I declare the topsides done.  If you want to see if they look decent, you'll have to come sailing with me. In the words of the Mary Tyler Moore show, they are 'not awful'.

I pulled the tape and retaped for the bottom paint.  Pretty easy as I had an edge to tape to.  The bottom paint is the remainder of a gallon I had left after the bottom job on Ripple this past summer.  Plenty to do a couple more coats on top of the two I applied, but two should be enough.  I put on two coats in as many hours, the first having dried in an hour or so with the help of the propane heater I use to take the ice out of the air.

While the paint was drying, I shaped two octagonal spar blanks from 2 x 2 inch blanks of sitka spruce.  Two inch cross sections are actually smaller than the plans call for for the mast (but not the sprit-spar), but I am making them from an 8/4 plank of clear grained sitka spruce,  and I am thinking that will be plenty hefty. 

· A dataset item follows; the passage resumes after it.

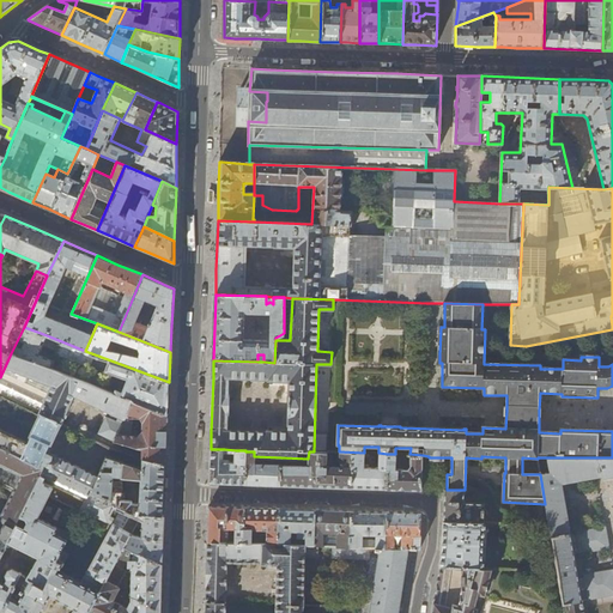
[(169,398),(169,382),(85,351),(47,335),(24,327),(11,353),(52,368),(54,360),(38,353),(43,344),(58,351),(89,364),(90,362),(107,368),(105,370),(127,378),(121,396),(133,401),(168,414),(169,398)]
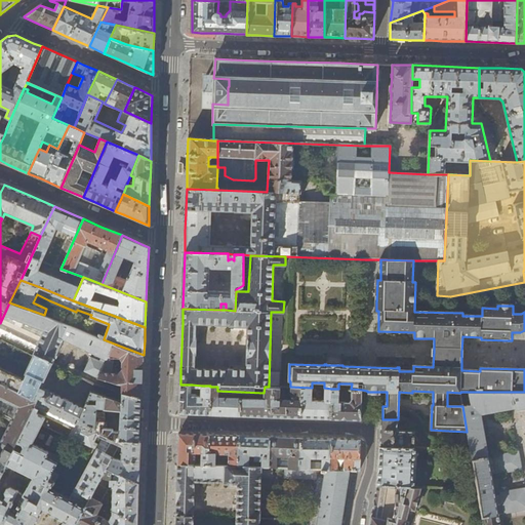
[(84,370),(98,376),(114,344),(104,339),(44,315),(9,303),(0,323),(0,337),(52,363),(63,338),(93,353),(92,355),(91,355),(91,356),(91,357),(89,362),(88,362),(87,363),(88,363),(85,369),(84,370)]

I bought enough spruce to make thwarts and possibly floorboards, which I may do instead of using the Alaskan yellow cedar.  The transom is made of the latter, as is the keelson, keel (including skeg), and the stems.  All but the transom will be painted rather than varnished.


The whole effort took only two hours, and as it is a perfect day to be on the water (crisp, sunny, and 50),  crossed the street and figured I'd have a go at cranking up the Yanmar 1-lunger.  It took some coaxing, but came to life, and I wandered around lake Union looking at the Seattle Boatshow boats moored at the south end of the lake.